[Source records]

---*---

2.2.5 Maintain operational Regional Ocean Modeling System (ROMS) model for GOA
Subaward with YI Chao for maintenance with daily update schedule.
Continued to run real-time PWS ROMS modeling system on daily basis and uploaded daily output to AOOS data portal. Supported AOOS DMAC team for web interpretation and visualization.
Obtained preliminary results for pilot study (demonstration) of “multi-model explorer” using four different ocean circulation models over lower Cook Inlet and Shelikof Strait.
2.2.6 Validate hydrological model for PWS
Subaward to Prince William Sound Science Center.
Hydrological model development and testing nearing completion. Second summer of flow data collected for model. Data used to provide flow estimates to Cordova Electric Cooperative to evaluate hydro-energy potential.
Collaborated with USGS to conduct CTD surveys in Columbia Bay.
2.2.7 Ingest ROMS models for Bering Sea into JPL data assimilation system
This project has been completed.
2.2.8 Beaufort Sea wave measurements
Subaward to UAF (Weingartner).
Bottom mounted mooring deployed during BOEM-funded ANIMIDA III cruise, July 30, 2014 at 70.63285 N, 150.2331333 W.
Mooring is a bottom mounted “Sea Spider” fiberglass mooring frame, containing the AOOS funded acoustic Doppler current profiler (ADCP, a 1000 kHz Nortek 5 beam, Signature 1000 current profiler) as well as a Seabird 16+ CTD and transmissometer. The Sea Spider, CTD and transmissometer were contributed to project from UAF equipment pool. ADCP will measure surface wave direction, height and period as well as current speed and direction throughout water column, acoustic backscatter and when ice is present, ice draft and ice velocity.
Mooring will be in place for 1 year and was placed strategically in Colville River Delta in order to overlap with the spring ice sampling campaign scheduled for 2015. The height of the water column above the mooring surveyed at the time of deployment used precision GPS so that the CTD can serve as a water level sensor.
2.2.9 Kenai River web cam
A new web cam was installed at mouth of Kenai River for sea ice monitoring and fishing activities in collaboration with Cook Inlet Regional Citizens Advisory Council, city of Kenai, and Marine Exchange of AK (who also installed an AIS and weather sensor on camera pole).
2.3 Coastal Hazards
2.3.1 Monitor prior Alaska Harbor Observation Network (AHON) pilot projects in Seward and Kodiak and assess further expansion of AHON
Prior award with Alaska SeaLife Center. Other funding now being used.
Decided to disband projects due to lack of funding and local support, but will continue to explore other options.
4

---*---

- _WORK INSTRUCTION_
Return, word for word, the lines of the data above from the line with "2.2.7 Ingest ROMS" through the line with "2.3 Coastal Hazards", inclusive.

- _PROBLEM SOLUTION_
2.2.7 Ingest ROMS models for Bering Sea into JPL data assimilation system
This project has been completed.
2.2.8 Beaufort Sea wave measurements
Subaward to UAF (Weingartner).
Bottom mounted mooring deployed during BOEM-funded ANIMIDA III cruise, July 30, 2014 at 70.63285 N, 150.2331333 W.
Mooring is a bottom mounted “Sea Spider” fiberglass mooring frame, containing the AOOS funded acoustic Doppler current profiler (ADCP, a 1000 kHz Nortek 5 beam, Signature 1000 current profiler) as well as a Seabird 16+ CTD and transmissometer. The Sea Spider, CTD and transmissometer were contributed to project from UAF equipment pool. ADCP will measure surface wave direction, height and period as well as current speed and direction throughout water column, acoustic backscatter and when ice is present, ice draft and ice velocity.
Mooring will be in place for 1 year and was placed strategically in Colville River Delta in order to overlap with the spring ice sampling campaign scheduled for 2015. The height of the water column above the mooring surveyed at the time of deployment used precision GPS so that the CTD can serve as a water level sensor.
2.2.9 Kenai River web cam
A new web cam was installed at mouth of Kenai River for sea ice monitoring and fishing activities in collaboration with Cook Inlet Regional Citizens Advisory Council, city of Kenai, and Marine Exchange of AK (who also installed an AIS and weather sensor on camera pole).
2.3 Coastal Hazards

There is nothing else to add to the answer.